The Reserve Bank of India is not expected to increase interest rates at the upcoming Monetary Policy Committee meeting unless crude oil prices persist above $100 per barrel. An HSBC Global Investment Research report stated that with oil likely averaging $80 per barrel in 2026, no rate hikes are anticipated. The report highlighted that defending the rupee through interest rate adjustments could be costly if the growth impact of higher oil prices escalates rapidly.
The RBI’s three-day policy meeting, scheduled from April 6 to April 8, will be the first since the recent energy shock caused Brent crude to hover around $100 per barrel in March. Following the RBI’s move on March 27 to tighten onshore banks’ net open foreign exchange positions, speculation arose about a potential interest rate defense for the rupee. However, HSBC dismissed this notion, emphasizing that the threshold for rate hikes remains high.

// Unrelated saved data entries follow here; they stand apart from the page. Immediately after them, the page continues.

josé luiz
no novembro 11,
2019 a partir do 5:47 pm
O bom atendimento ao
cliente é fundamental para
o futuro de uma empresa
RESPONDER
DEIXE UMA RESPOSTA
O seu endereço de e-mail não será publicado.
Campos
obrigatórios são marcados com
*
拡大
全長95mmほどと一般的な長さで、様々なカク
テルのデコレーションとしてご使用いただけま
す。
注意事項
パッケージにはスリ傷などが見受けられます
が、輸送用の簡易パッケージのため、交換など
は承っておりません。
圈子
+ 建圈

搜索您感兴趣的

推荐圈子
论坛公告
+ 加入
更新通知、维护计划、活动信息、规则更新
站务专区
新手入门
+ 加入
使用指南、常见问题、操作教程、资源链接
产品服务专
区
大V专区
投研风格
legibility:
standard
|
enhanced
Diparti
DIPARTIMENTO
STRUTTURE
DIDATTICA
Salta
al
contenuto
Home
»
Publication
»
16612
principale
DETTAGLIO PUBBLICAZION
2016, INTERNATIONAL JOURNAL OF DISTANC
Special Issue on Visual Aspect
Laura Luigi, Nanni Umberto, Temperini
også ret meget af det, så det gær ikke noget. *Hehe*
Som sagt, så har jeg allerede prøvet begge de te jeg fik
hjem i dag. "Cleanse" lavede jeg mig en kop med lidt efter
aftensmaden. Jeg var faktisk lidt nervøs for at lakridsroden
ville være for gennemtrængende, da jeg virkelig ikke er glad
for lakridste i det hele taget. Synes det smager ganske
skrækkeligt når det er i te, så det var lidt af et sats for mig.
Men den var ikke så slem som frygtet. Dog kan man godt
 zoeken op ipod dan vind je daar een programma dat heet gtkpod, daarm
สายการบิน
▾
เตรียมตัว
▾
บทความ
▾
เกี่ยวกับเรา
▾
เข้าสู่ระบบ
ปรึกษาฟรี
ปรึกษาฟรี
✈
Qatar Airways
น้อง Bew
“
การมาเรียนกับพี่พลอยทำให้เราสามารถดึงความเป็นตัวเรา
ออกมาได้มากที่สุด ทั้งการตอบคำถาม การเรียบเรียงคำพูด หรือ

The report also pointed out that the current energy shock differs from past oil price fluctuations due to not only higher prices but also constraints on energy sources’ quantity, compounded by quota systems affecting downstream sectors. HSBC cautioned that if the shock persists, the drag on growth could surpass the inflation impact, resembling the pandemic era more than the 2022 oil shock.

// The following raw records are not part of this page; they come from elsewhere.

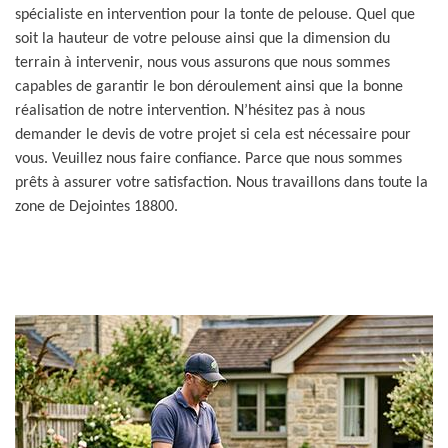
spécialiste en intervention pour la tonte de pelouse. Quel que
soit la hauteur de votre pelouse ainsi que la dimension du
terrain à intervenir, nous vous assurons que nous sommes
capables de garantir le bon déroulement ainsi que la bonne
réalisation de notre intervention. N’hésitez pas à nous
demander le devis de votre projet si cela est nécessaire pour
vous. Veuillez nous faire confiance. Parce que nous sommes
prêts à assurer votre satisfaction. Nous travaillons dans toute la
zone de Dejointes 18800.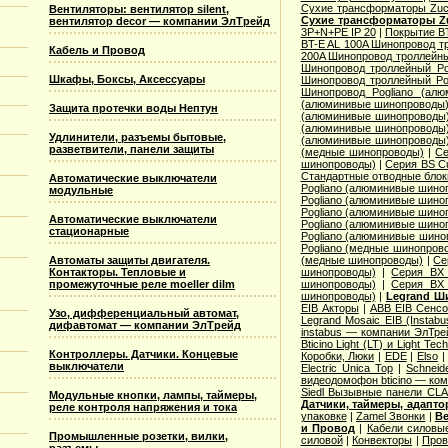
Сухие трансформаторы Zucc
Вентиляторы: вентилятор silent,
Сухие трансформаторы Zu
вентилятор decor — компании ЭлТрейд
3P+N+PE IP 20
|
Покрытие BT
BT-E AL 100A Шинопровод тр
Кабель и Провод
200A Шинопровод троллейны
Шинопровод троллейный Po
Шкафы, Боксы, Аксессуары
Шинопровод троллейный Po
Шинопровод Pogliano (ал
(алюминивые шинопроводы
Защита протечки воды Нептун
(алюминивые шинопроводы
(алюминивые шинопроводы
Удлинители, разъемы бытовые,
(алюминивые шинопроводы
разветвители, панели защиты
(медные шинопроводы)
|
Се
шинопроводы)
|
Серия ВS C
Стандартные отводные блок
Автоматические выключатели
Pogliano (алюминивые шино
модульные
Pogliano (алюминивые шино
Pogliano (алюминивые шино
Автоматические выключатели
Pogliano (алюминивые шино
стационарные
Pogliano (алюминивые шино
Pogliano (медные шинопров
Автоматы защиты двигателя.
(медные шинопроводы)
|
Се
Контакторы. Тепловые и
шинопроводы)
|
Серия ВХ 
промежуточные реле moeller dilm
шинопроводы)
|
Серия ВХ 
шинопроводы)
|
Legrand Ш
EIB Акторы
|
ABB EIB Сенс
Узо, дифференциальный автомат,
Legrand Mosaic ЕIB (Instabu
дифавтомат — компании ЭлТрейд
instabus — компании ЭлТре
Bticino Light (LT) и Light Tec
Контроллеры. Датчики. Концевые
Коробки, Люки
|
EDE
|
Elso
выключатели
Electric Unica Top
|
Schneid
видеодомофон bticino — ко
Siedl Вызывные панели CL
Модульные кнопки, лампы, таймеры,
Датчики, таймеры, адапт
реле контроля напряжения и тока
упаковке
|
Zamel Звонки
|
Ве
и Провод
|
Кабели силовы
Промышленные розетки, вилки,
силовой
|
Конвекторы
|
Пров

According to HSBC’s model, if oil prices stay below $100 per barrel, inflation is likely to remain within the RBI’s 6% upper tolerance band under its flexible inflation targeting framework. However, sustained oil prices above $100 per barrel could push inflation beyond 6%, potentially prompting rate increases. The report advised policymakers to learn from the pandemic experience and avoid stimulating demand before resolving supply disruptions to prevent high and persistent inflation.
HSBC recommended maintaining the fiscal deficit close to FY26 levels and suggested that raising petrol and diesel prices could help manage fiscal slippage effectively.